The Right to Trade

Rethinking the Aid for Trade Agenda

image of The Right to Trade
Aid for trade is a fixture in the development landscape, accounting for approximately 25 per cent of total ODA, and is being positioned as a building block in the future development agenda beyond the 2015 expiry of the Millennium Development Goals.

In The Right to Trade, Nobel Prize-winning economist Joseph E Stiglitz and Andrew Charlton argue that aid for trade has not delivered on its initial promise.

To create a genuinely pro-development trade liberalisation agenda, the authors propose that a ‘right to trade’ and a ‘right to development’ be enshrined within the WTO’s dispute settlement system; and that aid for trade funds be consolidated into a coherent and predictable framework, where dedicated funds are committed by rich countries to a Global Trade Facility and dispersed through a transparent and competitive process.

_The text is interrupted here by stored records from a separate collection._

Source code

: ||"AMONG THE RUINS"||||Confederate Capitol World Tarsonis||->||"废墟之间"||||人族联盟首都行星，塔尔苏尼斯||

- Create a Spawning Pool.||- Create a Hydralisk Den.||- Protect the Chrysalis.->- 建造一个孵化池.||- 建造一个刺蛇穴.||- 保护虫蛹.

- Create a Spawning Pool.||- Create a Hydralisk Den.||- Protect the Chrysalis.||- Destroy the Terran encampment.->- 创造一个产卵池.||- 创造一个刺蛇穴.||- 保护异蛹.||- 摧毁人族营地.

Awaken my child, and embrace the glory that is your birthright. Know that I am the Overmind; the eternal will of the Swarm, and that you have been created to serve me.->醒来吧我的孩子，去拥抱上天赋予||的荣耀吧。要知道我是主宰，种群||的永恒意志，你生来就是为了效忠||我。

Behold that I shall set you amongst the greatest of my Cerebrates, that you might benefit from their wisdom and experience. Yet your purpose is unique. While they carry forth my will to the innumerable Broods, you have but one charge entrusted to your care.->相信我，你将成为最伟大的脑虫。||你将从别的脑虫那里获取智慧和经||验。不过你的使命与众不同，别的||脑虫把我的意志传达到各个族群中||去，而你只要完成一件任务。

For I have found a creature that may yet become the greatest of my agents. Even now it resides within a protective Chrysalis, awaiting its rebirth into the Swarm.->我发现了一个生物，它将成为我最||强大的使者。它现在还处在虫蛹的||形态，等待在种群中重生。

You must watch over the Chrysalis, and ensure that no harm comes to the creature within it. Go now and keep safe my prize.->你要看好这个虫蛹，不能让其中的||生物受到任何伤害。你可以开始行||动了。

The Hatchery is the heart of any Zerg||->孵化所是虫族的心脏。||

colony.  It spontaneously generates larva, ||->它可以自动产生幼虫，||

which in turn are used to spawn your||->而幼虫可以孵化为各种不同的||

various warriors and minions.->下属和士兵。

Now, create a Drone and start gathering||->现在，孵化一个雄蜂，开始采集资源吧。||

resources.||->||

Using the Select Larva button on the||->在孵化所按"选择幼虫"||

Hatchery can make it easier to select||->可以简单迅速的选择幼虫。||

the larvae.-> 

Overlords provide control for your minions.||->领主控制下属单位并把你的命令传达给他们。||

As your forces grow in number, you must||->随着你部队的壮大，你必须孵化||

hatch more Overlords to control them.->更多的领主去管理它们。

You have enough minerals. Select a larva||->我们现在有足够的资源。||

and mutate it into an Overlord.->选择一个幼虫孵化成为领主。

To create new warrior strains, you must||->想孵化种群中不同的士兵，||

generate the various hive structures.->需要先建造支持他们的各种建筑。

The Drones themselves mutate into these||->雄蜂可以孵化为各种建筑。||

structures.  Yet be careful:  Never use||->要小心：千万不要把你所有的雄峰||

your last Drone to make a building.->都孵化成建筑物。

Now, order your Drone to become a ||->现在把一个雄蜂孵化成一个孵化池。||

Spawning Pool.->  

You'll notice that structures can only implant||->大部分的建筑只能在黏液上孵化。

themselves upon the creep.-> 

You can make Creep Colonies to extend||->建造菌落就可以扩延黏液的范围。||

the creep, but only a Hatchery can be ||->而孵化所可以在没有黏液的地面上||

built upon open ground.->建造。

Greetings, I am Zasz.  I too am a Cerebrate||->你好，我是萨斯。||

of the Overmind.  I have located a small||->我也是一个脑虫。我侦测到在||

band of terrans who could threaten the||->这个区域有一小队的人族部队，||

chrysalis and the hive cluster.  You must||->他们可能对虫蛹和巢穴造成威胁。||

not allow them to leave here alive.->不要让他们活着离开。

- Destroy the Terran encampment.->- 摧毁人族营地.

Together these proposals would help ensure that international trade works for developing countries and will help preserve a development-friendly multilateral trading system.

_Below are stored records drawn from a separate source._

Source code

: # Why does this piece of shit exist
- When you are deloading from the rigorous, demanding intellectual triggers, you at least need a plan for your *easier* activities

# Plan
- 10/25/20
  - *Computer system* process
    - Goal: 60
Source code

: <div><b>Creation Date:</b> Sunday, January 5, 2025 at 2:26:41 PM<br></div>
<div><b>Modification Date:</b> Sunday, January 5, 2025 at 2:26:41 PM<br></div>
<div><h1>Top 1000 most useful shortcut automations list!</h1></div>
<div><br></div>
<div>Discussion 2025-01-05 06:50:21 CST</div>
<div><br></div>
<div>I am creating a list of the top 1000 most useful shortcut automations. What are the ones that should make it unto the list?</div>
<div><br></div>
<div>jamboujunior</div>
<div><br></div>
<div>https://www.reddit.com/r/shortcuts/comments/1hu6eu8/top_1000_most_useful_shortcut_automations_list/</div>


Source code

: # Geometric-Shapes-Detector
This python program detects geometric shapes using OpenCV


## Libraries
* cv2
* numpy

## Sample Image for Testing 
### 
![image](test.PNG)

The World Trade Organization’s ‘aid for trade’ initiative was launched at the 2005 Ministerial in Hong Kong to recognise the disadvantage of developing countries participating in the global trading system, and bolster the development dividend of the flailing Doha Round. Seven years since the birth of the aid for trade initiative, huge resources have been mobilised. Fully 25 per cent of total ODA is now channelled, or at least labelled, as aid for trade (OECD and WTO 2011). Yet questions remain as to whether the coming together of aid and trade has delivered on the promise of additional resources for developing countries. If aid for trade has not been truly incremental to existing aid commitments, there is the further question: has the changed focus made aid more or less effective, resulting in stronger growth or reduced poverty?